• Saved data entries
········

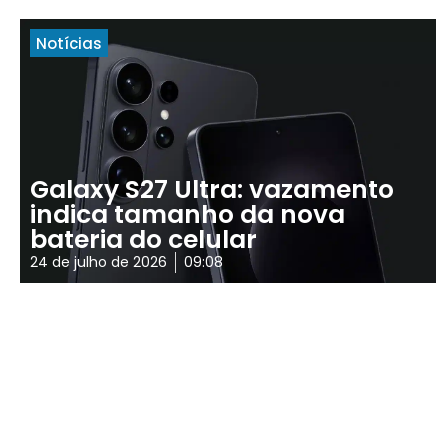
Notícias
Galaxy S27 Ultra: vazamento
indica tamanho da nova
bateria do celular
24 de julho de 2026
09:08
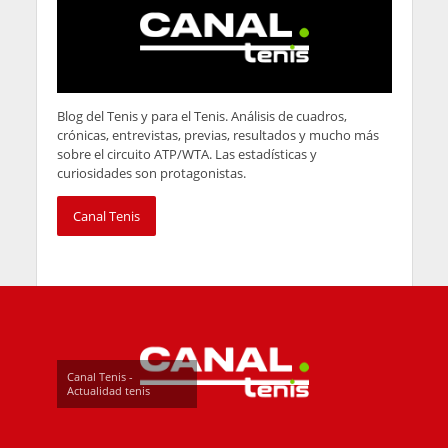
Blog del Tenis y para el Tenis. Análisis de cuadros,
crónicas, entrevistas, previas, resultados y mucho más
sobre el circuito ATP/WTA. Las estadísticas y
curiosidades son protagonistas.
Canal Tenis
Canal Tenis -
Actualidad tenis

········

• Task description
Write out word for word the lines starting at the one that contains "Blog del Tenis" and ending at the final line of the rows, both included.

• Answer to the problem
Blog del Tenis y para el Tenis. Análisis de cuadros,
crónicas, entrevistas, previas, resultados y mucho más
sobre el circuito ATP/WTA. Las estadísticas y
curiosidades son protagonistas.
Canal Tenis
Canal Tenis -
Actualidad tenis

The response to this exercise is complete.